**WORK TO BE COMPLETED**
Repeat each line of the material below exactly as it appears, minus any pictures.
---+---
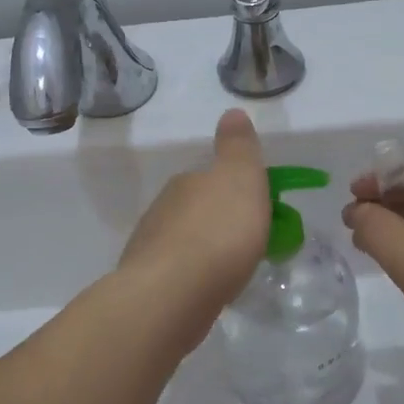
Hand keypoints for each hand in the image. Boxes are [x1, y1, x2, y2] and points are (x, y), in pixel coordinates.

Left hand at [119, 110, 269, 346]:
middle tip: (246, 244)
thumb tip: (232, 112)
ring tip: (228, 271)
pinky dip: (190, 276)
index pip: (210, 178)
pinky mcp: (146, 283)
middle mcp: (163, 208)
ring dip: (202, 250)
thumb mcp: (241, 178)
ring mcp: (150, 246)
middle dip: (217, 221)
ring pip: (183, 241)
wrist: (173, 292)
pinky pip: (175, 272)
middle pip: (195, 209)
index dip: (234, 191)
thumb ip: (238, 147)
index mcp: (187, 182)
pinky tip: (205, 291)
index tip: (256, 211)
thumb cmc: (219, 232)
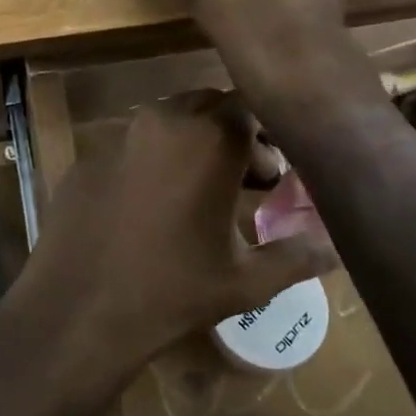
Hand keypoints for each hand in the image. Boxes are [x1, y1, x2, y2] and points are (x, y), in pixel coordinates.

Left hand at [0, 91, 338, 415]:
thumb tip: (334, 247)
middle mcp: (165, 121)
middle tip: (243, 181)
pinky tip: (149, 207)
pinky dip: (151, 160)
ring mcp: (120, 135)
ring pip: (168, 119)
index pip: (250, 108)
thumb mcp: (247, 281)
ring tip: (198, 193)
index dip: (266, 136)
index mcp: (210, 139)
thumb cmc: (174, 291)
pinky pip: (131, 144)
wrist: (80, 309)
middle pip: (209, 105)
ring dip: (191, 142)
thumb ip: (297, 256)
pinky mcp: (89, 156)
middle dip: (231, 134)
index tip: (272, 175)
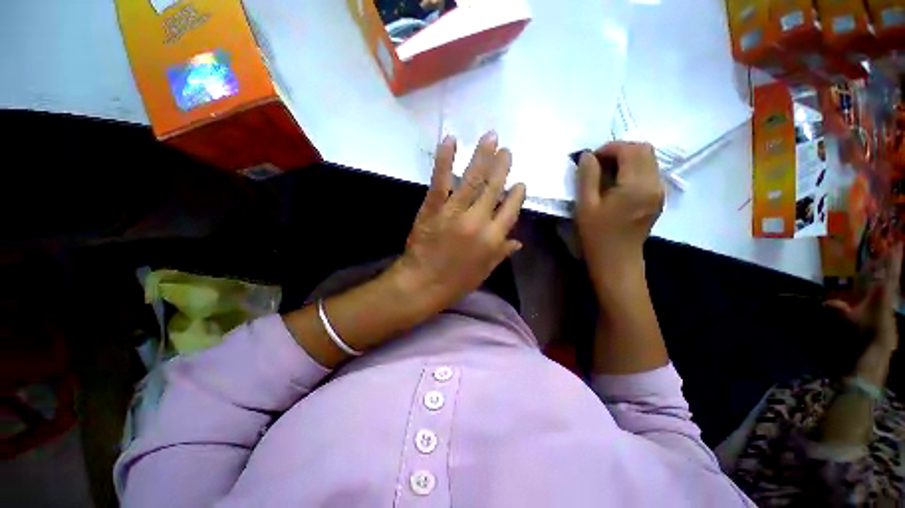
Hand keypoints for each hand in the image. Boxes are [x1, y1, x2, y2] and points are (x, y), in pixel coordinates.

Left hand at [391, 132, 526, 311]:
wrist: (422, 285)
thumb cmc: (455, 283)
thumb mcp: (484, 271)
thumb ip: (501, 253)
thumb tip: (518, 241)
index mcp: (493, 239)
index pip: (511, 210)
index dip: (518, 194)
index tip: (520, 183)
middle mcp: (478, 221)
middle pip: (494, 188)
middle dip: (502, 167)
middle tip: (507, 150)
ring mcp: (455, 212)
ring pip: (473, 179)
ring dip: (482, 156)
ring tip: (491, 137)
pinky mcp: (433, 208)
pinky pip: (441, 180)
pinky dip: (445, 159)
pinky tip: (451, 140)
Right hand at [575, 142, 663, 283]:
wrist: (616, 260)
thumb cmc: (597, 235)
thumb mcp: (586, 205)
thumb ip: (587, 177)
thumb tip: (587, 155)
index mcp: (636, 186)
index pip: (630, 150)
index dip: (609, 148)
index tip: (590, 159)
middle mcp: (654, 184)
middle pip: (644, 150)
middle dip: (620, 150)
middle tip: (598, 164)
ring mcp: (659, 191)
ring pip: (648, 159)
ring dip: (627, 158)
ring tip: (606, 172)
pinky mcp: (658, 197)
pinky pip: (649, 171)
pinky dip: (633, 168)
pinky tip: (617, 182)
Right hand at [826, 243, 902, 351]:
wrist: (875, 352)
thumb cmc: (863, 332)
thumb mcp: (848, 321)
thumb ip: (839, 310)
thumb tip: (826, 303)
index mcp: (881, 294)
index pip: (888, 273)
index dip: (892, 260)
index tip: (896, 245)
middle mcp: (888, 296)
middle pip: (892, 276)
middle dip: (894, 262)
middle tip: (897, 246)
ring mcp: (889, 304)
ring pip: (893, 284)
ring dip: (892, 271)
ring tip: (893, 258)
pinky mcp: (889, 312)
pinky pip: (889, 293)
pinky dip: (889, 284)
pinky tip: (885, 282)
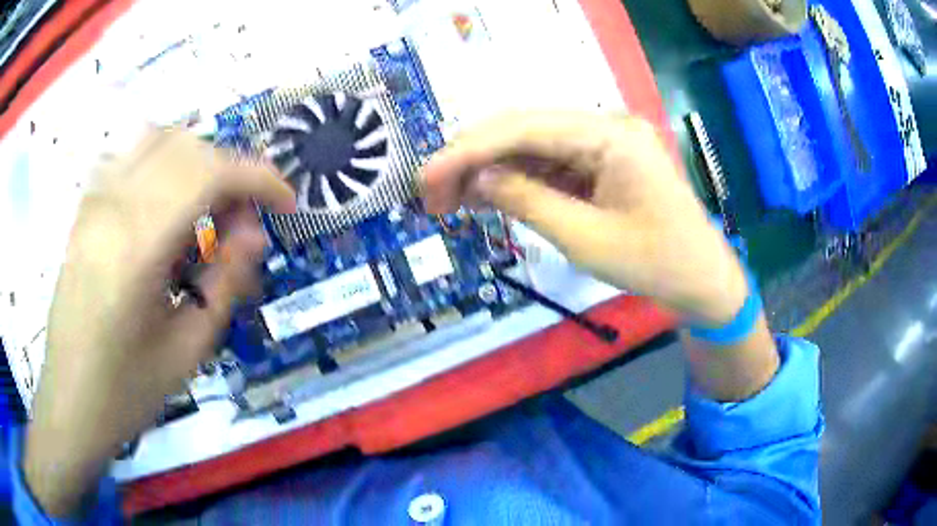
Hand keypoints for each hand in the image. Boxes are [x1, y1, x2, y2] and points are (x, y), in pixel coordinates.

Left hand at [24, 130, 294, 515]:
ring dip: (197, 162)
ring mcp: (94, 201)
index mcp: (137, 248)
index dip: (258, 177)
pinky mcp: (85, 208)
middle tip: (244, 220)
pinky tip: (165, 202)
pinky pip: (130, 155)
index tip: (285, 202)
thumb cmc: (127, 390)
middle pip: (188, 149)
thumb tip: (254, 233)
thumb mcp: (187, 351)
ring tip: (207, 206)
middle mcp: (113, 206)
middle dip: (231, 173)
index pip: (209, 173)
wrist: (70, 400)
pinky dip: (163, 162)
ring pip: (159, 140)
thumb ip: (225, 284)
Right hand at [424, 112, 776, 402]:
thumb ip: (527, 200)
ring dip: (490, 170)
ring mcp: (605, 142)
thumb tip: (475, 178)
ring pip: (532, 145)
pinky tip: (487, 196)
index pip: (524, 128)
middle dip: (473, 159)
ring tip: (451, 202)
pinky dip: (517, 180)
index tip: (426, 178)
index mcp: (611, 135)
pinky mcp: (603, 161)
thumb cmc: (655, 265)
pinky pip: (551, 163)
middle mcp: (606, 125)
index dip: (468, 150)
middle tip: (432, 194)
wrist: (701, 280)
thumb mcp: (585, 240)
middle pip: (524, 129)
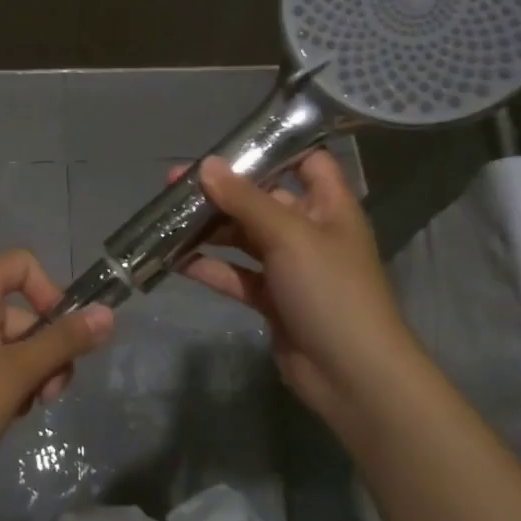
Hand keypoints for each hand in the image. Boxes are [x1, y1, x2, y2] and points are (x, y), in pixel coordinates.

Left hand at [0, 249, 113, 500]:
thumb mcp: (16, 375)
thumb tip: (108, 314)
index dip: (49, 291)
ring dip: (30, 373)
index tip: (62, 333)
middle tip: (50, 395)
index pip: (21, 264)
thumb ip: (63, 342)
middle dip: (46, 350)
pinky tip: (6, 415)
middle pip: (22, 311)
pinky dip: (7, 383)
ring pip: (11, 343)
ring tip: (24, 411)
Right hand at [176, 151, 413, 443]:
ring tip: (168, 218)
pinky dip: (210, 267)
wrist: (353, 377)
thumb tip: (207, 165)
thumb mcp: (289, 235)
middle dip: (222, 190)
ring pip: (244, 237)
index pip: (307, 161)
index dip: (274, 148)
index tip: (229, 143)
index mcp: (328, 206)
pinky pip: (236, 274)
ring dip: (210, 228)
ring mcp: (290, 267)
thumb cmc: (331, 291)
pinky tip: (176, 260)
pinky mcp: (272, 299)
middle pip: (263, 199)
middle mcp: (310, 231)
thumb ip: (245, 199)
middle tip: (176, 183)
---+---
**RESPONSE**
Hand keypoints for each hand in the image. Boxes are [x1, y1, x2, y2] and points are (x, y), in pixel coordinates.

Left hand at [119, 110, 269, 346]:
middle tip: (246, 244)
thumb tip: (232, 112)
ring tip: (228, 271)
pinky dip: (190, 276)
index pip: (210, 178)
pinky mcp: (146, 283)
middle mcp: (163, 208)
ring dip: (202, 250)
thumb mcp: (241, 178)
ring mcp: (150, 246)
middle dip: (217, 221)
ring pip: (183, 241)
wrist: (173, 292)
pinky pip: (175, 272)
middle pip: (195, 209)
index dip: (234, 191)
thumb ip: (238, 147)
index mcp: (187, 182)
pinky tip: (205, 291)
index tip: (256, 211)
thumb cmc: (219, 232)
Hand keypoints for each hand in the image. Boxes are [x1, y1, x2, y2] and points are (x, y), in pixel coordinates.

Left hand at [0, 91, 338, 415]:
thumb tip: (334, 247)
middle mcp: (165, 121)
middle tip: (243, 181)
pinky tip: (149, 207)
pinky dip: (151, 160)
ring mcp: (120, 135)
ring pip: (168, 119)
index pip: (250, 108)
thumb mcp: (247, 281)
ring tip: (198, 193)
index dip: (266, 136)
index mcp: (210, 139)
thumb cmc: (174, 291)
pinky pip: (131, 144)
wrist: (80, 309)
middle pip: (209, 105)
ring dip: (191, 142)
thumb ip: (297, 256)
pinky mcp: (89, 156)
middle dip: (231, 134)
index tip: (272, 175)
Hand keypoints for each hand in the image. Boxes are [x1, y1, x2, y2] and points are (x, y), in pixel coordinates.

Left hand at [391, 132, 526, 311]:
wrist: (422, 285)
thumb cmc: (455, 283)
thumb mcp: (484, 271)
thumb ip: (501, 253)
thumb tip: (518, 241)
index mcp: (493, 239)
index pip: (511, 210)
index dip: (518, 194)
index tip: (520, 183)
middle mcp: (478, 221)
middle pip: (494, 188)
middle dip: (502, 167)
middle tip: (507, 150)
ring mcp: (455, 212)
ring pip: (473, 179)
ring dip: (482, 156)
ring tip: (491, 137)
pinky mcp: (433, 208)
pinky pip: (441, 180)
pinky dip: (445, 159)
pinky tip: (451, 140)
Right hand at [575, 142, 663, 283]:
wrist: (616, 260)
thumb cmc: (597, 235)
thumb mcp: (586, 205)
thumb ip: (587, 177)
thumb tip: (587, 155)
index mcp: (636, 186)
index pip: (630, 150)
index dip: (609, 148)
index tip: (590, 159)
middle mcp: (654, 184)
middle pip: (644, 150)
middle dip: (620, 150)
middle tip: (598, 164)
ring mcp: (659, 191)
ring pip: (648, 159)
ring dip: (627, 158)
ring tip: (606, 172)
pinky mcp: (658, 197)
pinky pip: (649, 171)
pinky dip: (633, 168)
pinky tip: (617, 182)
Right hand at [826, 243, 902, 351]:
wrist: (875, 352)
thumb cmc: (863, 332)
thumb mcp: (848, 321)
thumb ip: (839, 310)
thumb tip: (826, 303)
index mcp: (881, 294)
index pip: (888, 273)
index dip: (892, 260)
index tip: (896, 245)
middle mcp: (888, 296)
middle pip: (892, 276)
middle dip: (894, 262)
middle tip: (897, 246)
ring mcp: (889, 304)
ring pip: (893, 284)
ring dip: (892, 271)
ring tip: (893, 258)
pinky mcp: (889, 312)
pinky pip: (889, 293)
pinky dip: (889, 284)
pinky tip: (885, 282)
Hand keypoints for each hand in the image. Boxes are [x1, y1, x2, y2] and points are (x, y), in pixel coordinates.

Left hand at [24, 130, 294, 515]:
ring dip: (197, 162)
ring mcp: (94, 201)
index mcp: (137, 248)
index dip: (258, 177)
pinky mcp: (85, 208)
middle tip: (244, 220)
pinky tip: (165, 202)
pinky pip: (130, 155)
index tip: (285, 202)
thumb cmc: (127, 390)
middle pip: (188, 149)
thumb tip: (254, 233)
thumb mcp: (187, 351)
ring tip: (207, 206)
middle mcp: (113, 206)
middle dip: (231, 173)
index pip: (209, 173)
wrist: (70, 400)
pinky dip: (163, 162)
ring pip: (159, 140)
thumb ip: (225, 284)
Right hand at [424, 112, 776, 402]:
thumb ip: (527, 200)
ring dip: (490, 170)
ring mcp: (605, 142)
thumb tip: (475, 178)
ring pip: (532, 145)
pinky tip: (487, 196)
index pip: (524, 128)
middle dip: (473, 159)
ring tip: (451, 202)
pinky dip: (517, 180)
index tip: (426, 178)
index mcp: (611, 135)
pinky mcp: (603, 161)
thumb cmc: (655, 265)
pinky pip: (551, 163)
middle mcp: (606, 125)
index dip: (468, 150)
middle tip: (432, 194)
wrist: (701, 280)
thumb mcp: (585, 240)
middle pip: (524, 129)
Hand keypoints for each hand in the image. Boxes are [x1, y1, x2, y2] and points are (x, y), in pixel coordinates.

Left hand at [0, 249, 113, 500]:
thumb mcp: (16, 375)
thumb tip: (108, 314)
index dip: (49, 291)
ring dip: (30, 373)
index tip: (62, 333)
middle tip: (50, 395)
index pip: (21, 264)
thumb ip: (63, 342)
middle dip: (46, 350)
pinky tip: (6, 415)
middle pip: (22, 311)
pinky dip: (7, 383)
ring pip: (11, 343)
ring tip: (24, 411)
Right hand at [176, 151, 413, 443]:
ring tip: (168, 218)
pinky dip: (210, 267)
wrist: (353, 377)
thumb tip: (207, 165)
thumb mcp: (289, 235)
middle dip: (222, 190)
ring pip: (244, 237)
index pip: (307, 161)
index dip: (274, 148)
index tip: (229, 143)
index mcp: (328, 206)
pinky pip: (236, 274)
ring dip: (210, 228)
ring mcp: (290, 267)
thumb cmc: (331, 291)
pinky tip: (176, 260)
pinky mcp: (272, 299)
middle pip: (263, 199)
middle mcp: (310, 231)
thumb ip: (245, 199)
middle tip: (176, 183)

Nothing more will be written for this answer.